Importing Excel Data Seems to Randomly Give Null V

2020-04-17 05:47发布

问题:

Using SSIS for Visual Studio 2017 for some excel file imports.

I've created a package with several loop containers that call to specific packages to handle some files. I have an issue with one particular package being executed in that it seemingly randomly decides the data for columns is NULL per excel file. I was/am under the impression that this is part of the registry setting for TypeGuessRows (changed initially to 0 then to 1000 as a test) located at

HKEY_LOCAL_MACHINE\SOFTWARE\Microsoft\Office\14.0\Access Connectivity Engine\Engines\Excel

The reason I think this is because the various files being brought in generally have the same data, but it seems that if the first few rows of columns in the source data contains only numbers, that the data with mixed values will not be brought in correctly. All other columns aside from this seems fine.

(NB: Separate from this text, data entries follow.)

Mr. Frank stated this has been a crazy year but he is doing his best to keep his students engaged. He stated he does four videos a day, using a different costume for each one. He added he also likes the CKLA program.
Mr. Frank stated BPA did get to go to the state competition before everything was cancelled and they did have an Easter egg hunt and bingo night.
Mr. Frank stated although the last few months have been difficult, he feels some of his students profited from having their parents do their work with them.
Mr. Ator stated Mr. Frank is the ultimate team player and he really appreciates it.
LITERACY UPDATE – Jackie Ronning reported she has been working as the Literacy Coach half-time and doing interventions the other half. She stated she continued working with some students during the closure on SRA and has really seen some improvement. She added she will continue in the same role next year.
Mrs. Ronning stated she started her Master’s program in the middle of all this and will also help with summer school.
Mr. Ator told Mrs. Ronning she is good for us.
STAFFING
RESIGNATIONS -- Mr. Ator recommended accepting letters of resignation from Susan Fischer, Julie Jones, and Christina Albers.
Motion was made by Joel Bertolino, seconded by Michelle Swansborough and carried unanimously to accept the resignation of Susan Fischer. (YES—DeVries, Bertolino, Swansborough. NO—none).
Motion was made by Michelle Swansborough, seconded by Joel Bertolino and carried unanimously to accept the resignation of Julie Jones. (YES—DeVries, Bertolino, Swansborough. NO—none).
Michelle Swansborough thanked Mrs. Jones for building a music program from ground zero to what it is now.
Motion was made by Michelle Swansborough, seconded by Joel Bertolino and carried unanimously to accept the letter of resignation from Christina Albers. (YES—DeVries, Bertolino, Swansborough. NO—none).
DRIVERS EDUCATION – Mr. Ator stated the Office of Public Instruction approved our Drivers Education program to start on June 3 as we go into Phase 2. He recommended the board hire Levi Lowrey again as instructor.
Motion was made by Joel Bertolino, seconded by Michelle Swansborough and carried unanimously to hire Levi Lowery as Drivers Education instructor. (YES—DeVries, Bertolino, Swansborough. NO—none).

Looking at the source files, all have the same datatype. I've tried changing the registry TypeGuessRows value and ensured that the output column property was string-based instead of numerical. The connection string has IMEX=1

回答1:

This issue is related to the OLEDB provider used to read excel files: Since excel is not a database where each column has a specific data type, OLEDB provider tries to identify the dominant data types found in each column and replace all other data types that cannot be parsed with NULLs.

There are many articles found online discussing this issue and giving several workarounds (links listed below).

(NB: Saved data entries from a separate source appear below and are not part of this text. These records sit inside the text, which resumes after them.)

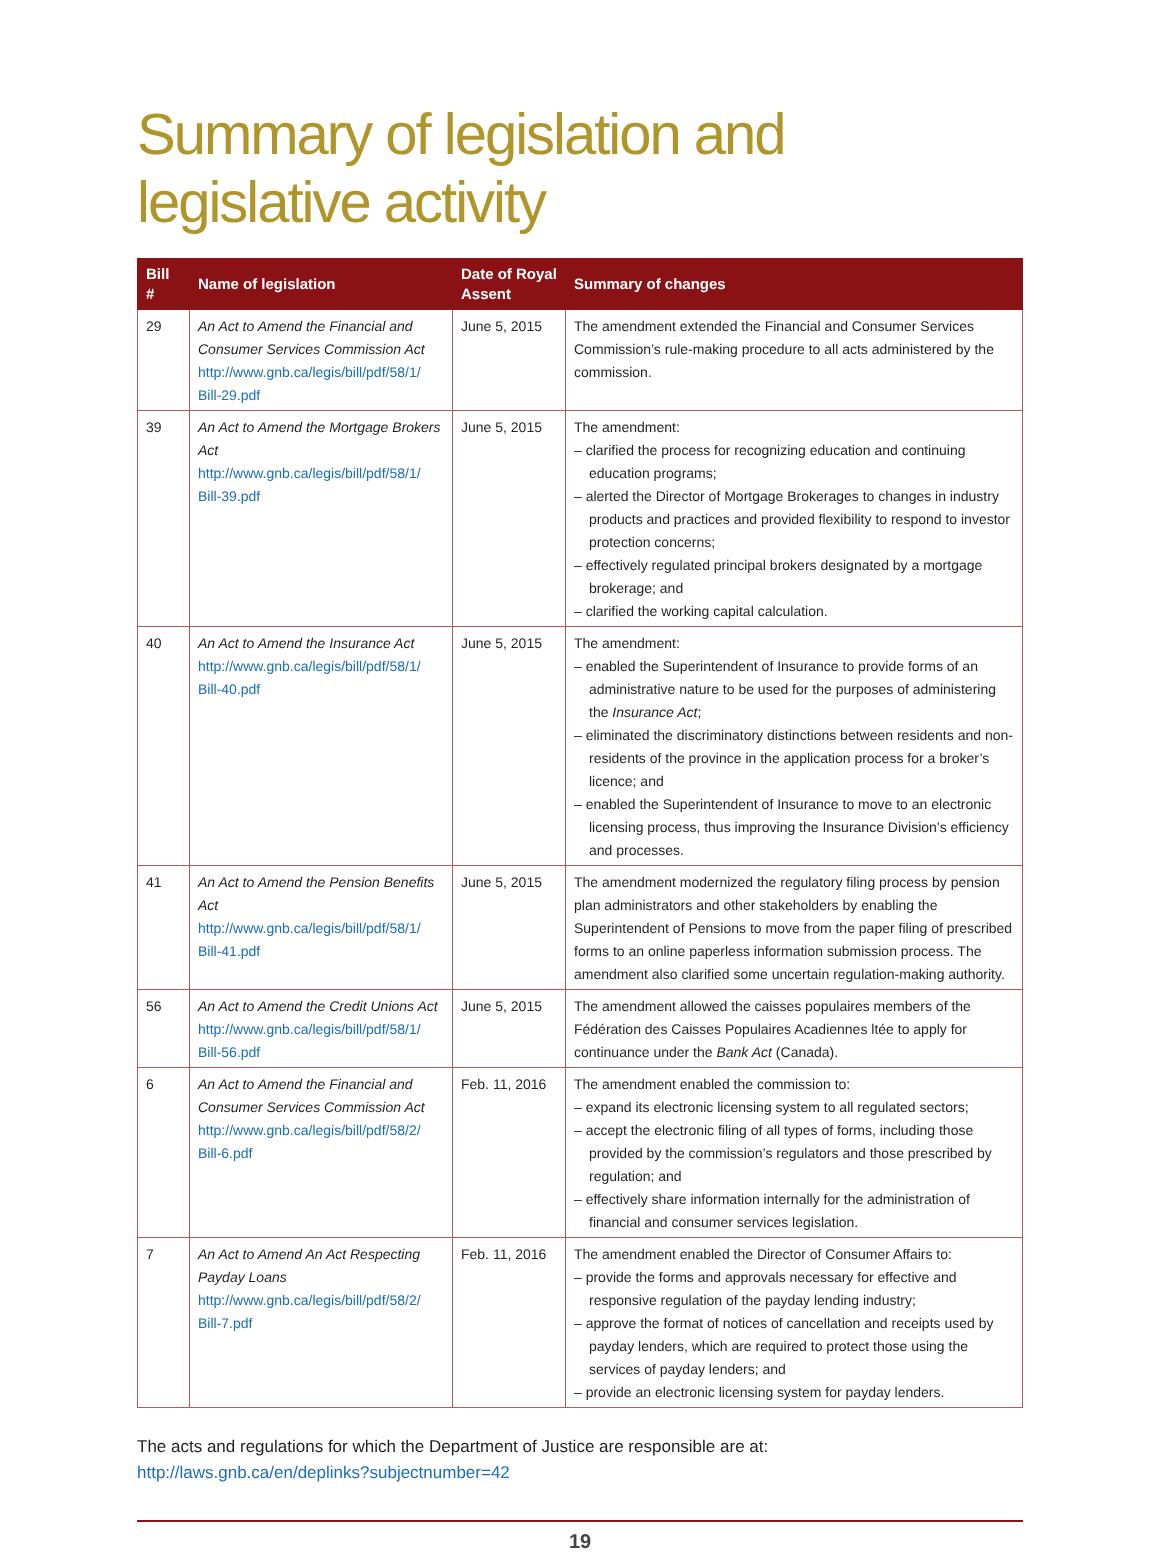Summary of legislation and
legislative activity
| Bill # | Name of legislation | Date of Royal Assent | Summary of changes |
| --- | --- | --- | --- |
| 29 | An Act to Amend the Financial and Consumer Services Commission Act http://www.gnb.ca/legis/bill/pdf/58/1/ Bill-29.pdf | June 5, 2015 | The amendment extended the Financial and Consumer Services Commission’s rule-making procedure to all acts administered by the commission. |
| 39 | An Act to Amend the Mortgage Brokers Act http://www.gnb.ca/legis/bill/pdf/58/1/ Bill-39.pdf | June 5, 2015 | The amendment: – clarified the process for recognizing education and continuing education programs; – alerted the Director of Mortgage Brokerages to changes in industry products and practices and provided flexibility to respond to investor protection concerns; – effectively regulated principal brokers designated by a mortgage brokerage; and – clarified the working capital calculation. |
| 40 | An Act to Amend the Insurance Act http://www.gnb.ca/legis/bill/pdf/58/1/ Bill-40.pdf | June 5, 2015 | The amendment: – enabled the Superintendent of Insurance to provide forms of an administrative nature to be used for the purposes of administering the Insurance Act ; – eliminated the discriminatory distinctions between residents and non-residents of the province in the application process for a broker’s licence; and – enabled the Superintendent of Insurance to move to an electronic licensing process, thus improving the Insurance Division’s efficiency and processes. |
| 41 | An Act to Amend the Pension Benefits Act http://www.gnb.ca/legis/bill/pdf/58/1/ Bill-41.pdf | June 5, 2015 | The amendment modernized the regulatory filing process by pension plan administrators and other stakeholders by enabling the Superintendent of Pensions to move from the paper filing of prescribed forms to an online paperless information submission process. The amendment also clarified some uncertain regulation-making authority. |
| 56 | An Act to Amend the Credit Unions Act http://www.gnb.ca/legis/bill/pdf/58/1/ Bill-56.pdf | June 5, 2015 | The amendment allowed the caisses populaires members of the Fédération des Caisses Populaires Acadiennes ltée to apply for continuance under the Bank Act (Canada). |
| 6 | An Act to Amend the Financial and Consumer Services Commission Act http://www.gnb.ca/legis/bill/pdf/58/2/ Bill-6.pdf | Feb. 11, 2016 | The amendment enabled the commission to: – expand its electronic licensing system to all regulated sectors; – accept the electronic filing of all types of forms, including those provided by the commission’s regulators and those prescribed by regulation; and – effectively share information internally for the administration of financial and consumer services legislation. |
| 7 | An Act to Amend An Act Respecting Payday Loans http://www.gnb.ca/legis/bill/pdf/58/2/ Bill-7.pdf | Feb. 11, 2016 | The amendment enabled the Director of Consumer Affairs to: – provide the forms and approvals necessary for effective and responsive regulation of the payday lending industry; – approve the format of notices of cancellation and receipts used by payday lenders, which are required to protect those using the services of payday lenders; and – provide an electronic licensing system for payday lenders. |
The acts and regulations for which the Department of Justice are responsible are at:
http://laws.gnb.ca/en/deplinks?subjectnumber=42
19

But after using SSIS for years, i can say that best practice is to convert excel files to csv files and read them using Flat File components.

Or, if you don't have the choice to convert excel to flat files then you can force excel connection manager to ignore headers from the first row bu adding HDR=NO to the connection string and adding IMEX=1 to tell the OLEDB provider to specify data types from the first row (which is the header - all string most of the time), in this case all columns are imported as string and no values are replaced with NULLs but you will lose the headers and a additional row (header row is imported).

If you cannot ignore the header row, just add a dummy row that contains dummy string values (example: aaa) after the header row and add IMEX=1 to the connection string.

Helpful links

  • SSIS Excel Data Import - Mixed data type in Rows
  • Mixed data types in Excel column
  • Importing data from Excel having Mixed Data Types in a column (SSIS)
  • Why SSIS always gets Excel data types wrong, and how to fix it!
  • EXCEL IN SSIS: FIXING THE WRONG DATA TYPES
  • IMEX= 1 extended properties in ssis


回答2:

So I fixed it. Or at least found a sufficient workaround that should help anyone in my situation. I think it has to do with the cache of SSIS. I ended up putting a sort function on the problem column so the records getting read as NULL for having a random data type are read first, and not being considered random. I will say, I tried this initially and it didn't work. Through a little experiment of making a new data flow in the same package I discovered that this solution actually does work, hence me thinking the cache was the issue. If anyone has any further questions on this, let me know.